Roger that, thanks for the information fellow.

Don’t know if this helps much, but I can relate a tv repair story that happend to my brother about five years ago:

His tv went on the fritz, and he called our uncle, who has been an electrical engineer for about 50 years. His advice was to go ahead and send it into a shop to get an estimate, but before he did, to turn all the heads of the screws so that they were parallel/perpendicular to the set itself, regardless of tightness.

He did so, came back into the shop a few days later, which gave him an estimate of $175. He looked at the back of the set: all the screwheads were STILL parallel/perpendicular to the set. The repairman never even took the back off the set to look at it, and thus had no idea what was wrong with it (otherwise, the screws would have been tightened and no longer aligned). $175 is standard “fix anything” price. My brother took the set home, unfixed.

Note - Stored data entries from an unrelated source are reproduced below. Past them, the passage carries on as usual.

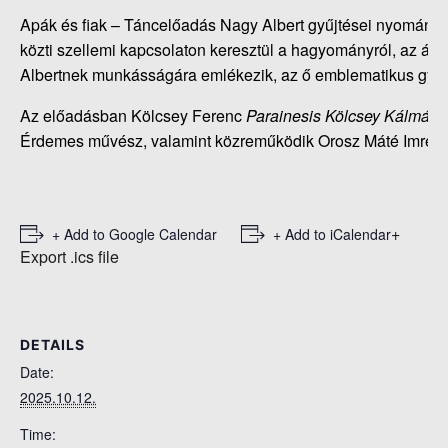
Apák és fiak – Táncelőadás Nagy Albert gyűjtései nyomán c.
közti szellemi kapcsolaton keresztül a hagyományról, az átör
Albertnek munkásságára emlékezik, az ő emblematikus gyűjt
Az előadásban Kölcsey Ferenc
Parainesis Kölcsey Kálmán
Érdemes művész, valamint közreműködik Orosz Máté Imre, 
+
+ Add to Google Calendar
+ Add to iCalendar
Export .ics file
DETAILS
Date:
2025.10.12.
Time:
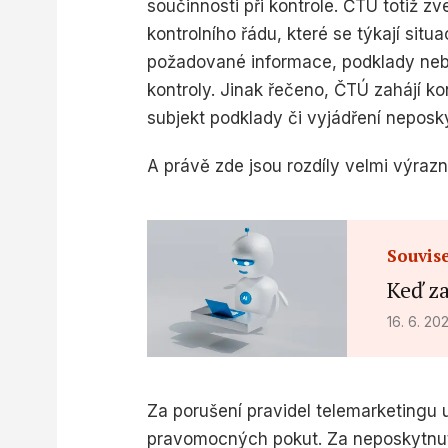
součinnosti při kontrole. ČTÚ totiž z
kontrolního řádu, které se týkají sit
požadované informace, podklady nebo
kontroly. Jinak řečeno, ČTÚ zahájí ko
subjekt podklady či vyjádření neposk
A právě zde jsou rozdíly velmi výrazn
Souvise
Keď za
16. 6. 2
Za porušení pravidel telemarketingu
pravomocných pokut. Za neposkytnutí 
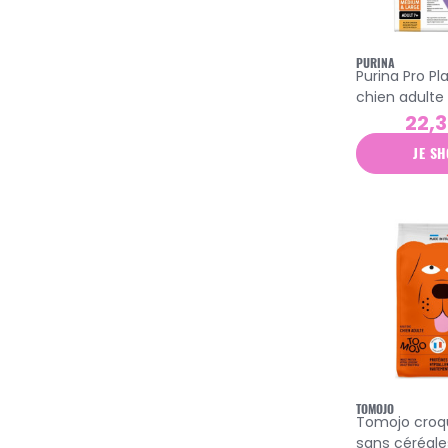
lily's kitchen
natures variety
PURINA
Purina Pro Pl
osalia
chien adult
large 7+ pou
22,3
pharmadiet
JE SH
purina
royal canin
specific
tomojo
virbac
TOMOJO
Tomojo croq
sans céréale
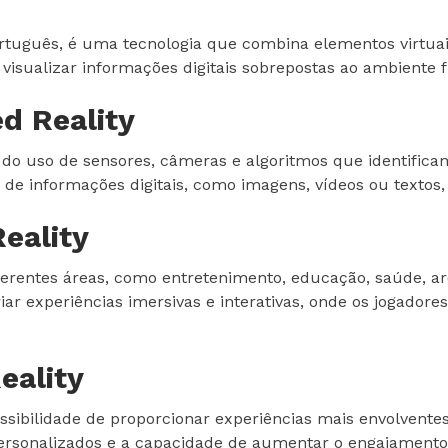
uguês, é uma tecnologia que combina elementos virtuais
 visualizar informações digitais sobrepostas ao ambiente 
d Reality
 do uso de sensores, câmeras e algoritmos que identific
e informações digitais, como imagens, vídeos ou textos, q
eality
erentes áreas, como entretenimento, educação, saúde, ar
riar experiências imersivas e interativas, onde os jogado
eality
sibilidade de proporcionar experiências mais envolventes 
personalizados e a capacidade de aumentar o engajamento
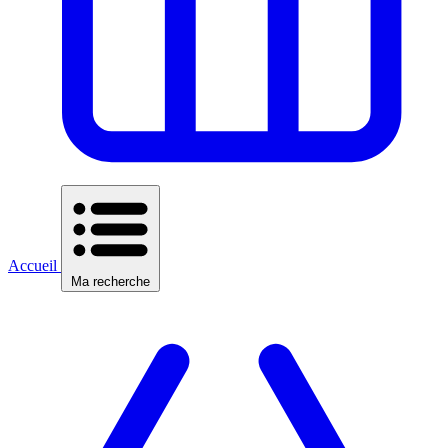
Accueil
Ma recherche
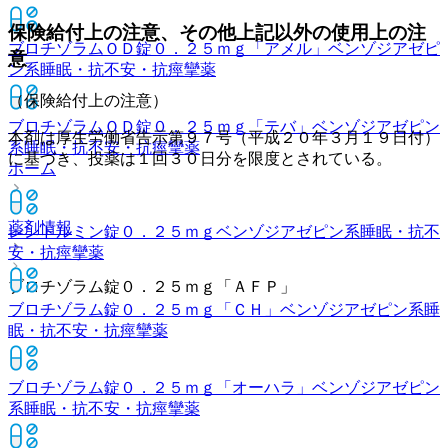
保険給付上の注意、その他上記以外の使用上の注
ブロチゾラムＯＤ錠０．２５ｍｇ「アメル」
ベンゾジアゼピ
意
ン系睡眠・抗不安・抗痙攣薬
（保険給付上の注意）
ブロチゾラムＯＤ錠０．２５ｍｇ「テバ」
ベンゾジアゼピン
本剤は厚生労働省告示第９７号（平成２０年３月１９日付）
系睡眠・抗不安・抗痙攣薬
に基づき、投薬は１回３０日分を限度とされている。
ホーム
薬剤情報
レンドルミン錠０．２５ｍｇ
ベンゾジアゼピン系睡眠・抗不
安・抗痙攣薬
ブロチゾラム錠０．２５ｍｇ「ＡＦＰ」
ブロチゾラム錠０．２５ｍｇ「ＣＨ」
ベンゾジアゼピン系睡
眠・抗不安・抗痙攣薬
ブロチゾラム錠０．２５ｍｇ「オーハラ」
ベンゾジアゼピン
系睡眠・抗不安・抗痙攣薬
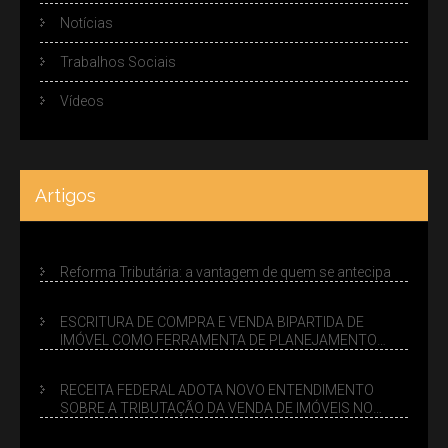
Notícias
Trabalhos Sociais
Vídeos
Artigos
Reforma Tributária: a vantagem de quem se antecipa
ESCRITURA DE COMPRA E VENDA BIPARTIDA DE
IMÓVEL COMO FERRAMENTA DE PLANEJAMENTO
SUCESSÓRIO
RECEITA FEDERAL ADOTA NOVO ENTENDIMENTO
SOBRE A TRIBUTAÇÃO DA VENDA DE IMÓVEIS NO
LUCRO PRESUMIDO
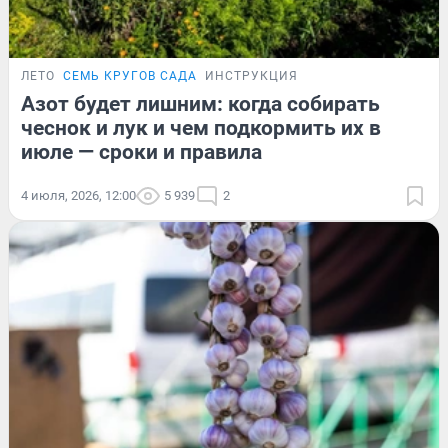
ЛЕТО
СЕМЬ КРУГОВ САДА
ИНСТРУКЦИЯ
Азот будет лишним: когда собирать
чеснок и лук и чем подкормить их в
июле — сроки и правила
4 июля, 2026, 12:00
5 939
2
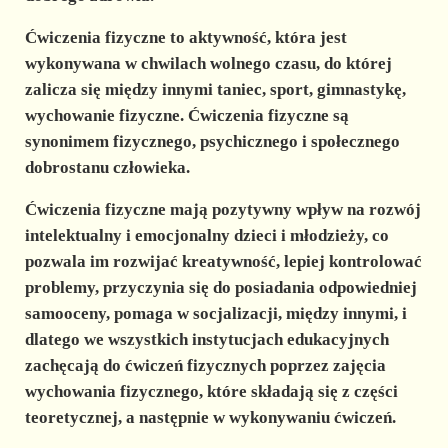
d
Ćwiczenia fizyczne to aktywność, która jest
e
wykonywana w chwilach wolnego czasu, do której
zalicza się między innymi taniec, sport, gimnastykę,
wychowanie fizyczne.
Ćwiczenia fizyczne są
o
synonimem fizycznego, psychicznego i społecznego
dobrostanu człowieka.
Ćwiczenia fizyczne mają pozytywny wpływ na rozwój
intelektualny i emocjonalny dzieci i młodzieży, co
pozwala im rozwijać kreatywność, lepiej kontrolować
problemy, przyczynia się do posiadania odpowiedniej
samooceny, pomaga w socjalizacji, między innymi, i
dlatego we wszystkich instytucjach edukacyjnych
zachęcają do ćwiczeń fizycznych poprzez zajęcia
wychowania fizycznego, które składają się z części
teoretycznej, a następnie w wykonywaniu ćwiczeń.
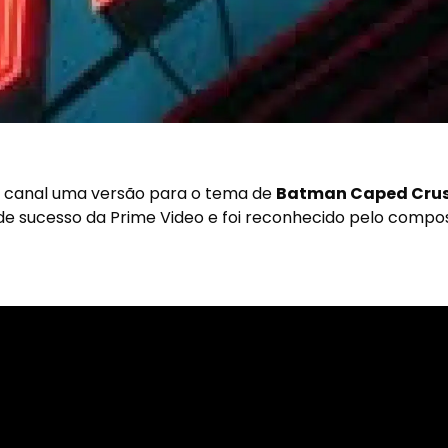
u canal uma versão para o tema de
Batman Caped Cru
de sucesso da Prime Video e foi reconhecido pelo compos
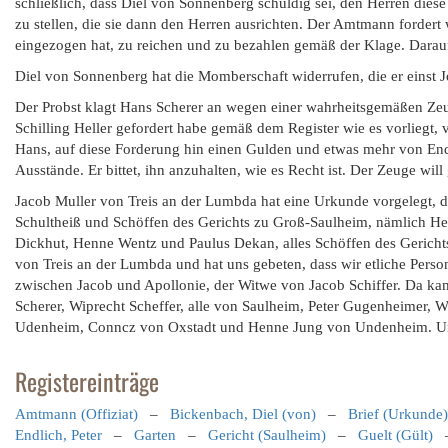
schließlich, dass Diel von Sonnenberg schuldig sei, den Herren dies
zu stellen, die sie dann den Herren ausrichten. Der Amtmann fordert w
eingezogen hat, zu reichen und zu bezahlen gemäß der Klage. Darauf
Diel von Sonnenberg hat die Momberschaft widerrufen, die er einst 
Der Probst klagt Hans Scherer an wegen einer wahrheitsgemäßen Zeug
Schilling Heller gefordert habe gemäß dem Register wie es vorliegt, 
Hans, auf diese Forderung hin einen Gulden und etwas mehr von En
Ausstände. Er bittet, ihn anzuhalten, wie es Recht ist. Der Zeuge wil
Jacob Muller von Treis an der Lumbda hat eine Urkunde vorgelegt, d
Schultheiß und Schöffen des Gerichts zu Groß-Saulheim, nämlich He
Dickhut, Henne Wentz und Paulus Dekan, alles Schöffen des Gericht
von Treis an der Lumbda und hat uns gebeten, dass wir etliche Perso
zwischen Jacob und Apollonie, der Witwe von Jacob Schiffer. Da ka
Scherer, Wiprecht Scheffer, alle von Saulheim, Peter Gugenheimer
Udenheim, Conncz von Oxstadt und Henne Jung von Undenheim. Und
Registereinträge
Amtmann (Offiziat)
–
Bickenbach, Diel (von)
–
Brief (Urkunde)
Endlich, Peter
–
Garten
–
Gericht (Saulheim)
–
Guelt (Gült)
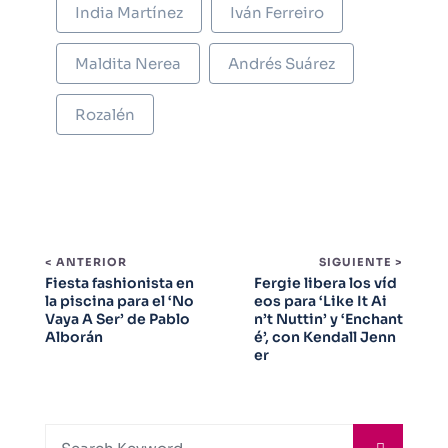
India Martínez
Iván Ferreiro
Maldita Nerea
Andrés Suárez
Rozalén
< ANTERIOR
SIGUIENTE >
Fiesta fashionista en
Fergie libera los víd
la piscina para el ‘No
eos para ‘Like It Ai
Vaya A Ser’ de Pablo
n’t Nuttin’ y ‘Enchant
Alborán
é’, con Kendall Jenn
er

About six months later, my uncle came through on vacation, spent five minutes with it, found a capacitor (I think) that had burned out, and replaced it. Set works perfectly, cost about $5.

Just food for thought.

As mentioned, DTV != HDTV.

As for tuners, the FCC required that TV manufacturers phase in integrated ATSC tuners into half of all 25-35" TV lines by July 1, 2005. By July 1, 2006, all sets measuring 25" or larger must include digital TV tuning, and by July 1, 2007, all other sets between 13 inches and 24 inches must have ATSC tuners.

Since it’s all but hopeless that broadcasters, manufacturers and consumers will be hit the current analog “drop dead” date of December 31, 2006, there is now momentum in Congress to push it back until 2009. Which gives the OP some breathing room as far as buying a new set. Of course, were it up to me, I’d go with an HDTV; hell, I can barely stand watching SDTV as it is.

If you do decide to buy a new set, make sure that it is an HD set (if that’s what you want). Many of the cheaper LCD TVs are in fact “EDTVs” (Enhanced Definition TVs) that can display 480i and also downsample 720p and 1080i into 480p. It looks better than most old TVs sure, but it ain’t HD.

How does 480i compare to conventional analog TV?

Expensive parts? NIME…
I once had a TV fixed. The problem was a chip (the computer kind).

The repair bill was about $150. $0.53 of that was parts. The rest was labor. They sent the old chip back with the TV. You could see the tool marks from being pulled out with a pair of pliers.

I just bought my gf a new Philips TV for $175 at Bestbuy (37" I believe) and it’s pretty damn sweet. Just something cheap for when we get our place together in a couple of months, but I’ll probably get an LCD or Plasma when that happens (I’ll have my Bestbuy employee discount by then).

Oh yeah, I forgot to mention that I work at Bestbuy now (I wasn’t working there when I got the Philips though).

Conventional analog TV is 480i. Digital broadcasting means no static and no comb filters needed, so it can look as good as a full-screen DVD does on a standard analog TV with component inputs, but no better.